Mattera and his team culled roughly 100,000 entries from the records of 13 environmental, health and safety agencies and the Department of Justice. The data show that over the past five years businesses have paid more than $57 billion in penalties, which includes not only cash fines but also state fines and environmental cleanup costs agreed to as part of a settlement.
BP is the runaway leader, with virtually all of its $25 billion in payments stemming from the Deepwater Horizon oil spill in 2010. Anadarko Petroleum was next, with $5 billion in penalties, almost all of it related to a settlement last year in which it agree to pay for waste cleanup throughout the country.
The other corporations that paid more than $1 billion since 2010 were GlaxoSmithKline, Johnson & Johnson, Abbott Laboratories, Transocean, Toyota and Alliant Energy.
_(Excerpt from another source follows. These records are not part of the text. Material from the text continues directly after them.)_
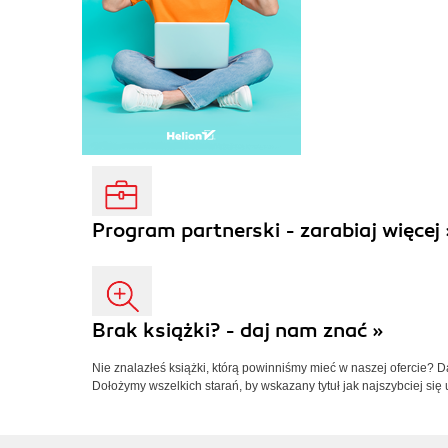
Program partnerski - zarabiaj więcej 
Brak książki? - daj nam znać »
Nie znalazłeś książki, którą powinniśmy mieć w naszej ofercie? 
Dołożymy wszelkich starań, by wskazany tytuł jak najszybciej się 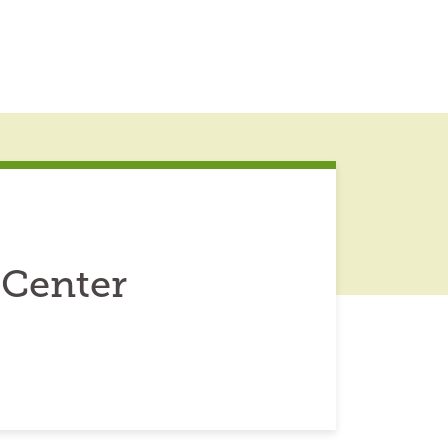
 Center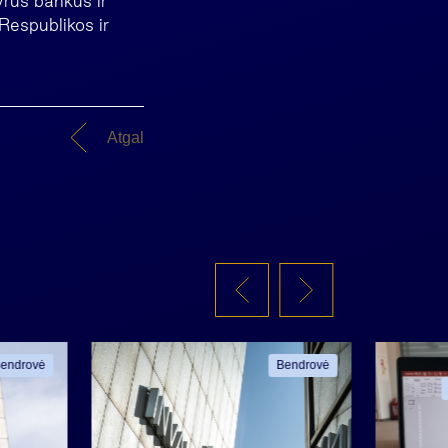
rus bankus ir
Respublikos ir
Atgal
endrovė
Bendrovė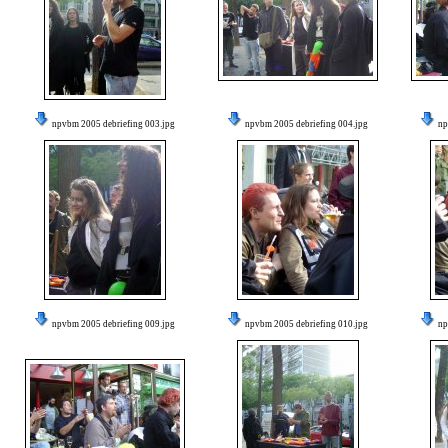
npvbm 2005 debriefing 003.jpg
npvbm 2005 debriefing 004.jpg
np
npvbm 2005 debriefing 009.jpg
npvbm 2005 debriefing 010.jpg
np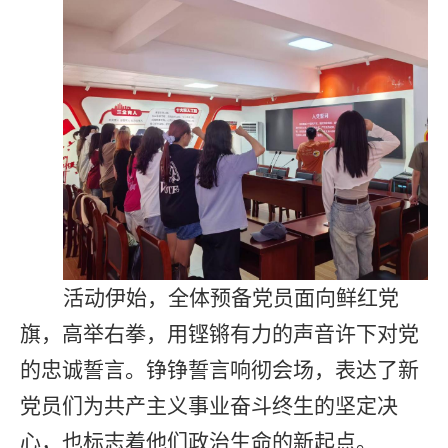
活动伊始，全体预备党员面向鲜红党
旗，高举右拳，用铿锵有力的声音许下对党
的忠诚誓言。铮铮誓言响彻会场，表达了新
党员们为共产主义事业奋斗终生的坚定决
心，也标志着他们政治生命的新起点。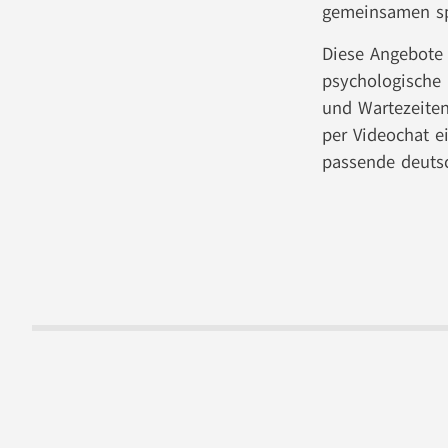
gemeinsamen spr
Diese Angebote
psychologische 
und Wartezeiten
per Videochat e
passende deutsc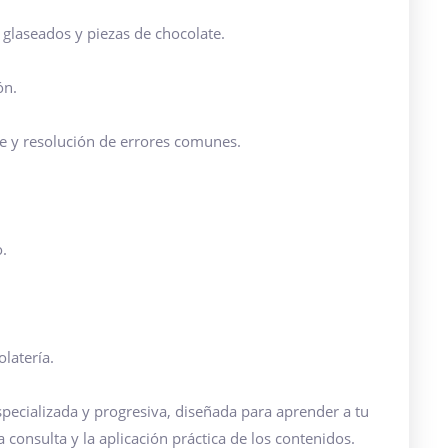
 glaseados y piezas de chocolate.
ón.
 y resolución de errores comunes.
o.
latería.
specializada y progresiva, diseñada para aprender a tu
a consulta y la aplicación práctica de los contenidos.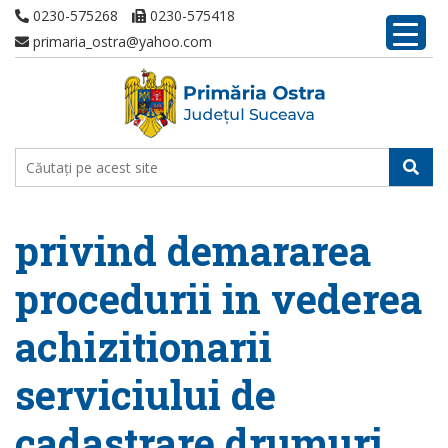
0230-575268
0230-575418
primaria_ostra@yahoo.com
privind demararea
procedurii in vederea
achizitionarii
serviciului de
cadastrare drumuri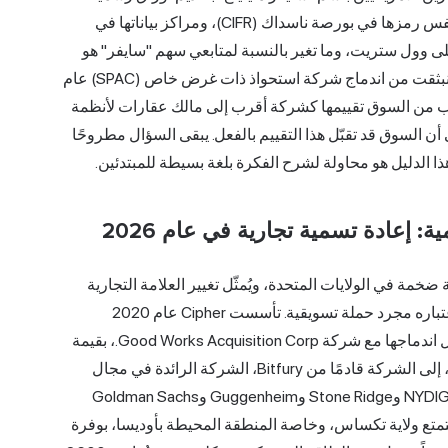
بنفس رمزها في بورصة ناسداك (
CIFR
)، ومراكز بياناتها في
ى وول ستريت، وما تغير بالنسبة لمتابعي سهم "سايفر" هو
طريقة عرض فكرة الاستثمار برمتها. شركة تعدين بيتكوين، انبثقت من اندماج شركة استحواذ ذات غرض خاص (SPAC) عام
لب من السوق تقييمها كشركة أقرب إلى مالك عقارات لأنظمة
ن السوق قد تقبّل هذا التقييم بالفعل. يبقى السؤال مطروحًا
ذا الدليل هو محاولة لشرح الفكرة بلغة بسيطة للمبتدئين.
إعادة تسمية تجارية في عام 2026
 مراكز بيانات صناعية ضخمة في الولايات المتحدة، ويُمثّل تغيير العلامة التجارية
جوهر قصة نجاحها، لذا يجدر أخذه على محمل الجد بدلاً من اعتباره مجرد حملة تسويقية. تأسست Cipher عام 2020
وطُرحت أسهمها للاكتتاب العام في أوائل عام 2021 من خلال اندماجها مع شركة Good Works Acquisition Corp.، بقيمة
سوقية تُقارب ملياري دولار. انضم الرئيس التنفيذي، تايلر بيج، إلى الشركة قادمًا من Bitfury، الشركة الرائدة في مجال
، وسبق له العمل في شركات NYDIG وStone Ridge وGuggenheim وGoldman Sachs
ية واضحة: تتمتع ولاية تكساس، وخاصة المنطقة المحيطة بأوديسا، بوفرة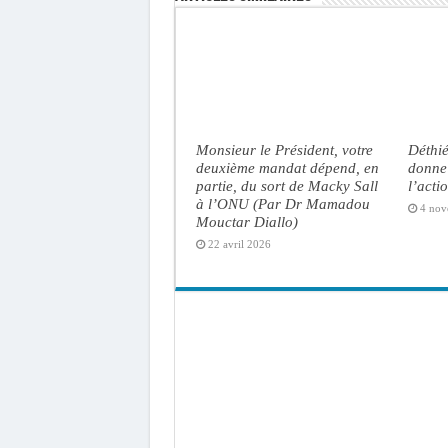
Monsieur le Président, votre
Déthié
deuxième mandat dépend, en
donne 
partie, du sort de Macky Sall
l’acti
à l’ONU (Par Dr Mamadou
4 nov
Mouctar Diallo)
22 avril 2026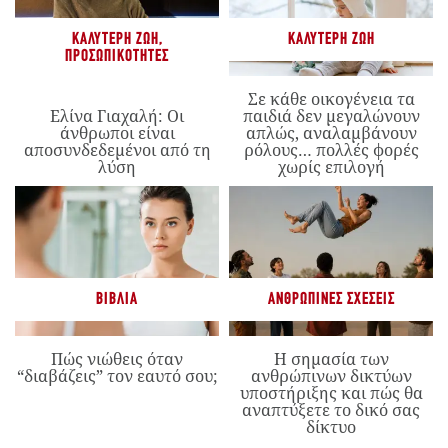
ΚΑΛΎΤΕΡΗ ΖΩΉ
,
ΚΑΛΎΤΕΡΗ ΖΩΉ
ΠΡΟΣΩΠΙΚΌΤΗΤΕΣ
Σε κάθε οικογένεια τα
Ελίνα Γιαχαλή: Οι
παιδιά δεν μεγαλώνουν
άνθρωποι είναι
απλώς, αναλαμβάνουν
αποσυνδεδεμένοι από τη
ρόλους… πολλές φορές
λύση
χωρίς επιλογή
ΒΙΒΛΊΑ
ΑΝΘΡΏΠΙΝΕΣ ΣΧΈΣΕΙΣ
Πώς νιώθεις όταν
Η σημασία των
“διαβάζεις” τον εαυτό σου;
ανθρώπινων δικτύων
υποστήριξης και πώς θα
αναπτύξετε το δικό σας
δίκτυο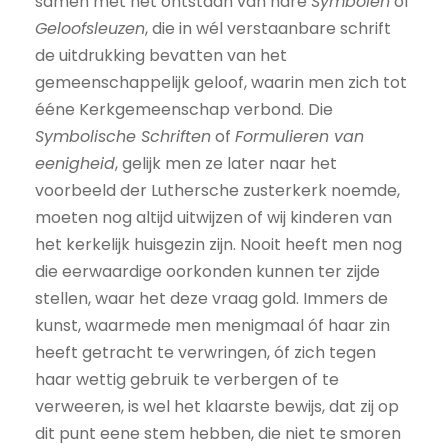
samen met het ontstaan van hare
Symbolen
of
Geloofsleuzen
, die in wél verstaanbare schrift
de uitdrukking bevatten van het
gemeenschappelijk geloof, waarin men zich tot
ééne Kerkgemeenschap verbond. Die
Symbolische Schriften
of
Formulieren van
eenigheid
, gelijk men ze later naar het
voorbeeld der Luthersche zusterkerk noemde,
moeten nog altijd uitwijzen of wij kinderen van
het kerkelijk huisgezin zijn. Nooit heeft men nog
die eerwaardige oorkonden kunnen ter zijde
stellen, waar het deze vraag gold. Immers de
kunst, waarmede men menigmaal óf haar zin
heeft getracht te verwringen, óf zich tegen
haar wettig gebruik te verbergen of te
verweeren, is wel het klaarste bewijs, dat zij op
dit punt eene stem hebben, die niet te smoren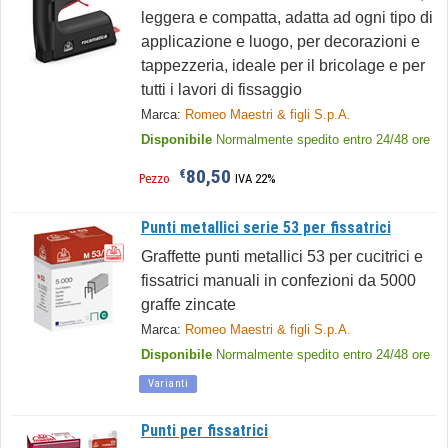
leggera e compatta, adatta ad ogni tipo di
applicazione e luogo, per decorazioni e
tappezzeria, ideale per il bricolage e per
tutti i lavori di fissaggio
Marca:
Romeo Maestri & figli S.p.A.
Disponibile
Normalmente spedito entro 24/48 ore
80,50
€
Pezzo
IVA 22%
Punti metallici serie 53 per fissatrici
Graffette punti metallici 53 per cucitrici e
fissatrici manuali in confezioni da 5000
graffe zincate
Marca:
Romeo Maestri & figli S.p.A.
Disponibile
Normalmente spedito entro 24/48 ore
Varianti
Punti per fissatrici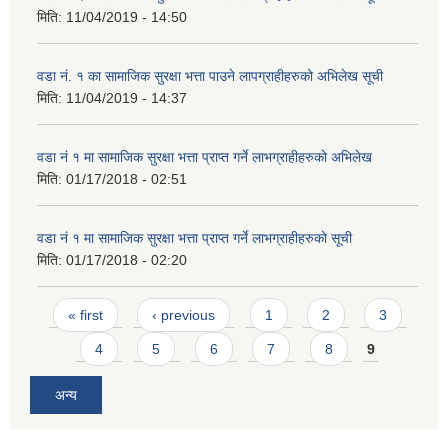
मिति:
11/04/2019 - 14:50
वडा नं. १ का सामाजिक सुरक्षा भत्ता पाउने लापग्राहीहरुको अभिलेख सूची
मिति:
11/04/2019 - 14:37
वडा नं १ मा सामाजिक सुरक्षा भत्ता प्राप्त गर्ने लाभग्राहीहरुको अभिलेख
मिति:
01/17/2018 - 02:51
वडा नं १ मा सामाजिक सुरक्षा भत्ता प्राप्त गर्ने लाभग्राहीहरुको सूची
मिति:
01/17/2018 - 02:20
Pages
« first
‹ previous
1
2
3
4
5
6
7
8
9
अन्य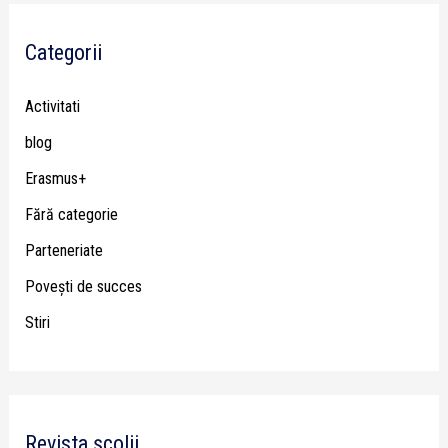
Categorii
Activitati
blog
Erasmus+
Fără categorie
Parteneriate
Poveşti de succes
Stiri
Revista școlii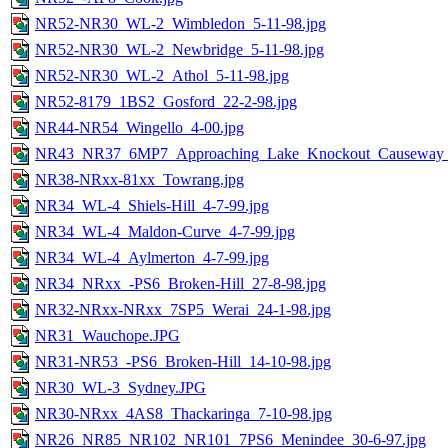
NR52-NR30_WL-2_Wimbledon_5-11-98.jpg
NR52-NR30_WL-2_Newbridge_5-11-98.jpg
NR52-NR30_WL-2_Athol_5-11-98.jpg
NR52-8179_1BS2_Gosford_22-2-98.jpg
NR44-NR54_Wingello_4-00.jpg
NR43_NR37_6MP7_Approaching_Lake_Knockout_Causeway_1
NR38-NRxx-81xx_Towrang.jpg
NR34_WL-4_Shiels-Hill_4-7-99.jpg
NR34_WL-4_Maldon-Curve_4-7-99.jpg
NR34_WL-4_Aylmerton_4-7-99.jpg
NR34_NRxx_-PS6_Broken-Hill_27-8-98.jpg
NR32-NRxx-NRxx_7SP5_Werai_24-1-98.jpg
NR31_Wauchope.JPG
NR31-NR53_-PS6_Broken-Hill_14-10-98.jpg
NR30_WL-3_Sydney.JPG
NR30-NRxx_4AS8_Thackaringa_7-10-98.jpg
NR26_NR85_NR102_NR101_7PS6_Menindee_30-6-97.jpg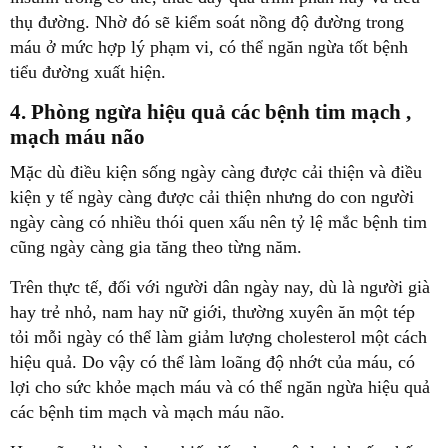
thụ đường. Nhờ đó sẽ kiểm soát nồng độ đường trong
máu ở mức hợp lý phạm vi, có thể ngăn ngừa tốt bệnh
tiểu đường xuất hiện.
4. Phòng ngừa hiệu quả các bệnh tim mạch ,
mạch máu não
Mặc dù điều kiện sống ngày càng được cải thiện và điều
kiện y tế ngày càng được cải thiện nhưng do con người
ngày càng có nhiều thói quen xấu nên tỷ lệ mắc bệnh tim
cũng ngày càng gia tăng theo từng năm.
Trên thực tế, đối với người dân ngày nay, dù là người già
hay trẻ nhỏ, nam hay nữ giới, thường xuyên ăn một tép
tỏi mỗi ngày có thể làm giảm lượng cholesterol một cách
hiệu quả. Do vậy có thể làm loãng độ nhớt của máu, có
lợi cho sức khỏe mạch máu và có thể ngăn ngừa hiệu quả
các bệnh tim mạch và mạch máu não.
Oil and gas companies paid nearly $32 billion, more than their counterparts in any other industry. Pharmaceuticals were next, with nearly $13 billion in payments, followed by utility and power generation companies, which paid just over $3 billion. Car companies paid nearly $3 billion, while chemicals industry accounted for less than $2 billion.
Foreign companies paid a large share of the penalties, giving up $34 billion compared with the $21 billion paid by U.S. corporations. Excluding BP, foreign businesses still accounted for $9 billion of the payments.
Sixteen of the top 100 corporate violators are also among the top 100 government subsidy recipients, according to a separate database also created and maintained by Good Jobs First. Toyota was the only company to break the billion-dollar mark in both categories, having paid at least $1.2 billion in penalties while also receiving at least $1.1 billion in subsidies, over various timespans that differ by state due to availability of records.
Large corporations accounted for the vast majority of payments, with roughly 81 percent coming from companies on the domestic or global Fortune 500 lists. But not all large corporations are big violators. Of the Fortune 50 companies, 21 have paid less than $50,000 in such penalties since 2010, most of them belonging to the financial services, information technology, retail and wholesale industries.
But Mattera is sure that some of them will rank higher as the database expands to cover financial, antitrust, bribery or wage and hour violations: “Eventually we want this to cover kind of all forms of corporate misconduct,” he said.